Above is the title of Peter Burfeind’s article at The Federalist, and here is the introductory sentence: “We’re watching our culture commit logocide—killing, not just discussion, but any potential framework for discussion. It means to end the West.”

Here are Burfeind’s opening four paragraphs — it’s a long post, but worth reading in full:

Conservatives are realizing we haven’t just lost a few arguments on social issues, global warming, or the economy. We wish. Rather, like something out of “The Matrix,” the very cosmic architecture that allows for argument in the first place has warped beyond recognition. We are witnesses to a logicide, the murder not just of discussion, but the possibility of any framework for discussion.

Some of us have been screaming in the wilderness about the effects our cultural Gnosticism is having on public discourse. (See here, here, here, here, and here, for starters.) It’s a very real thing, and you’d better get a handle on it if you want a roadmap for the future.

No less than Pope John Paul II said, “Gnosticism…has always existed side by side with Christianity, sometimes taking the shape of philosophical movement, but more often assuming the characteristics of a religion or para-religion, in distinct, if not declared, conflict with all that is essentially Christian.”

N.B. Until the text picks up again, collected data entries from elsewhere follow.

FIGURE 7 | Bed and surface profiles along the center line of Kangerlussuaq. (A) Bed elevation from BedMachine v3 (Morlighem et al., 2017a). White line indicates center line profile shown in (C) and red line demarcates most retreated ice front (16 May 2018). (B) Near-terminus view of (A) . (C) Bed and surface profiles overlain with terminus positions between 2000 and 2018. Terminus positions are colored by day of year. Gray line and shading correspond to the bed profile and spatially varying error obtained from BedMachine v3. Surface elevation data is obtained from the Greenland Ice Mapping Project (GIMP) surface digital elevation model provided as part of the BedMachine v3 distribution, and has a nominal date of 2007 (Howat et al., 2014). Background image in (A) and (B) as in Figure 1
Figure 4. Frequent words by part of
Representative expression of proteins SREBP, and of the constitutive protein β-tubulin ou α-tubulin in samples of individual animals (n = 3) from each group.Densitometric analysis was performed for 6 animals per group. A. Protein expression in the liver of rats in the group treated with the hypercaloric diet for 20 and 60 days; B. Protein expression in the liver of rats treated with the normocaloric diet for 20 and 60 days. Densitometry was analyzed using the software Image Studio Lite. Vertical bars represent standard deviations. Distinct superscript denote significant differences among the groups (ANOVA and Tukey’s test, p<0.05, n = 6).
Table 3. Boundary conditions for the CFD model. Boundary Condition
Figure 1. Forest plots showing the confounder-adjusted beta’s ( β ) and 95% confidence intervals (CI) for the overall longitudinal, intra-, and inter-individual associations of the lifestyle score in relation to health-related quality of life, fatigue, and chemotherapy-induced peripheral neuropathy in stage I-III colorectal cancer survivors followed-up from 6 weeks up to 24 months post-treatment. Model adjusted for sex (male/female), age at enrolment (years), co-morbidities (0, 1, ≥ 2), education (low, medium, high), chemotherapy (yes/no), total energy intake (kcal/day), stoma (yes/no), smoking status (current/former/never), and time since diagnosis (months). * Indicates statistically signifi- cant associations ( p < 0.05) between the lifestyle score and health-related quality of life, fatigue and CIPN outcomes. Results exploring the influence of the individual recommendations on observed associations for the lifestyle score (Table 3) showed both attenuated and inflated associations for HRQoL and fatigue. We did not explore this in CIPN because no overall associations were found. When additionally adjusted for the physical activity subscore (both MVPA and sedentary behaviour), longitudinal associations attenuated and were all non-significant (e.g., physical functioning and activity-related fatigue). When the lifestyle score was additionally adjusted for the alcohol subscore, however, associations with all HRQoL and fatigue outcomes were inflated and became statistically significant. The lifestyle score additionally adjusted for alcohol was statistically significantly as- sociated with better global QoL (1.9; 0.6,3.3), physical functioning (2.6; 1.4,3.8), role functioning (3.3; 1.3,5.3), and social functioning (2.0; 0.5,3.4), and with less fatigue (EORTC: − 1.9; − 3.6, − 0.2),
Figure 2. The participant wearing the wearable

Additional insights from political philosopherWilliam Voegelin, existentialist philosopherHans Jonas, and literary critic Harald Bloom reveal Gnosticism as a “theory of everything” explaining transgenderism, change-the-world utopianism, gay marriage, the erosion of borders, but also movements in conservative Christian circles like contemporary worship and the mega-church movement. It helps explain why media-induced phantasmia—manipulation through music, movies, and trending Internet memes—are the new authorities. It explains how the personality cult has become the default venue for social organization.